Even so, some drug-delivery analysts are skeptical of this approach. Tracy de Gregorio, a director at pharmaceutical research firm Decision Resources in Waltham, Mass., thinks computerized drug delivery could be a niche market at best. She says patients and HMOs may not embrace expensive, invasive procedures just to avoid needle injections, even for large-molecule drugs like proteins that can only be delivered this way.

Besides, "the overwhelming preference has always been and will always be oral delivery," she adds -- so that's where research money will be spent. "Using silicon chips will be applicable to a small percentage of protein and biologic drugs," De Gregorio says. "And its success will depend on the success of those therapies." She points out that the major pharmaceutical companies haven't put much muscle behind this type of innovation, leaving it to academic labs.

"ARTIFICIAL PANCREAS."  In one area, though, computing technology already is making its way into medical devices: insulin delivery for diabetics. The U.S. market for glucose-monitoring devices alone totals $3.5 billion annually. Now, Medtronics MiniMed (MDT ) in Northridge, Calif., is testing an "artificial pancreas" that includes an implantable glucose sensor and an insulin pump.

The sensor is inserted into one of the major veins in the heart, the superior vena cava, where it continuously records glucose levels by generating electrical current frequency changes proportional to the level of blood glucose. Using sophisticated software and a small microprocessor, the system then calculates the amount of insulin required using a mathematical algorithm and instructs the pump, which is implanted in the lower abdomen, to diffuse the correct amount of insulin.

Some 160,000 U.S. diabetes patients already use external insulin pumps and sensors. But putting this technology in the body could broaden the market, according to MiniMed Communications Director Deanne McLaughlin, since a successful artificial pancreas would change the lives of most diabetes patients. Today, many of them prick a finger to draw blood four or more times a day to measure their blood glucose.

OBVIOUS IMPROVEMENT?  Even with that many tests, it's often difficult to tell whether the glucose level is changing, how fast, and in what direction. Computer technology would close the loop for diabetics, making it possible to adjust their glucose levels with a minimum of human intervention.

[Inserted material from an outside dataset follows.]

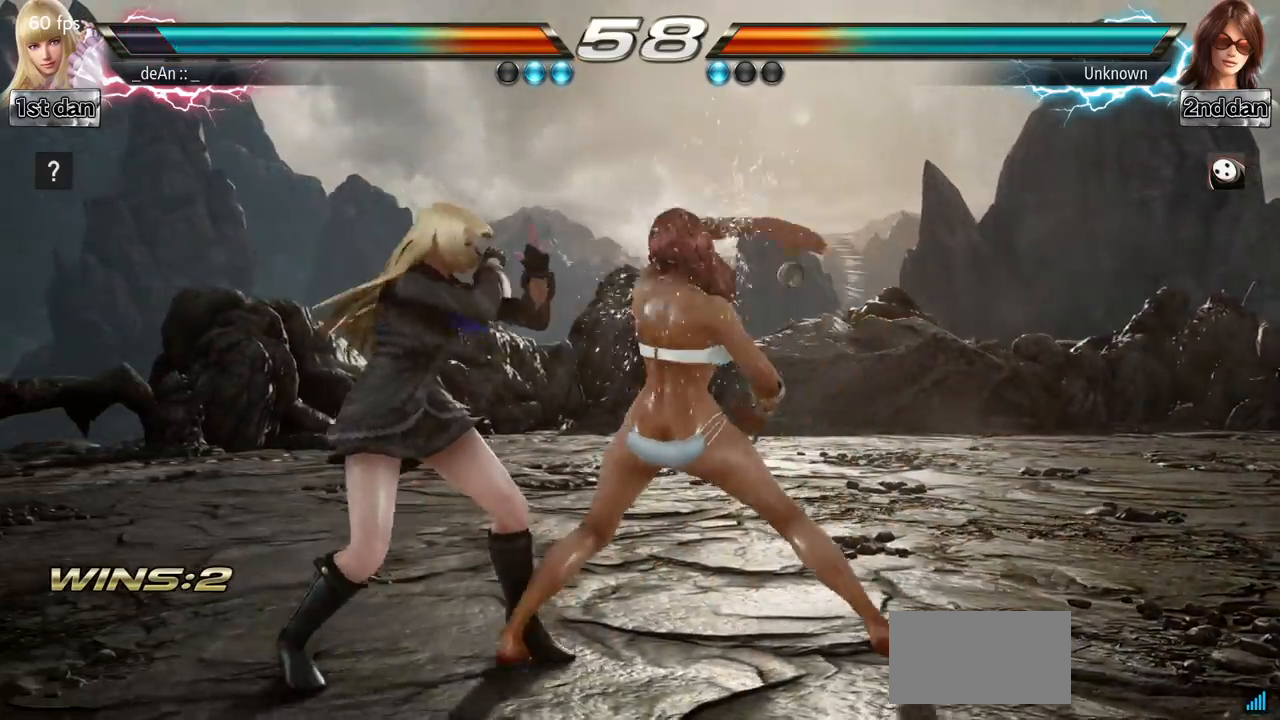
{"buttons": ["SQUARE"], "left_stick": "center", "events": [[300, "left_stick", "center"], [467, "SQUARE", "down"]]}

More than 300 patients in Europe are now testing MiniMed's implantable pump under supervision. On June 15, Dr. Eric Renard, a professor of medicine at Lapeyronie Hospital in Montpellier, France, presented a paper at a conference of the American Diabetes Assn. conference showing that the implanted sensor and pump worked well without any human intervention in a two-day test.

In retrospect, the idea of using silicon chips to make drugs smarter seems obvious. After all, over the past 20 years advanced microprocessors have found their way into nearly every other kind of device. Now if researchers such as Langer and Santini have their way, delivering custom doses of medicine will soon be a task for computing as well.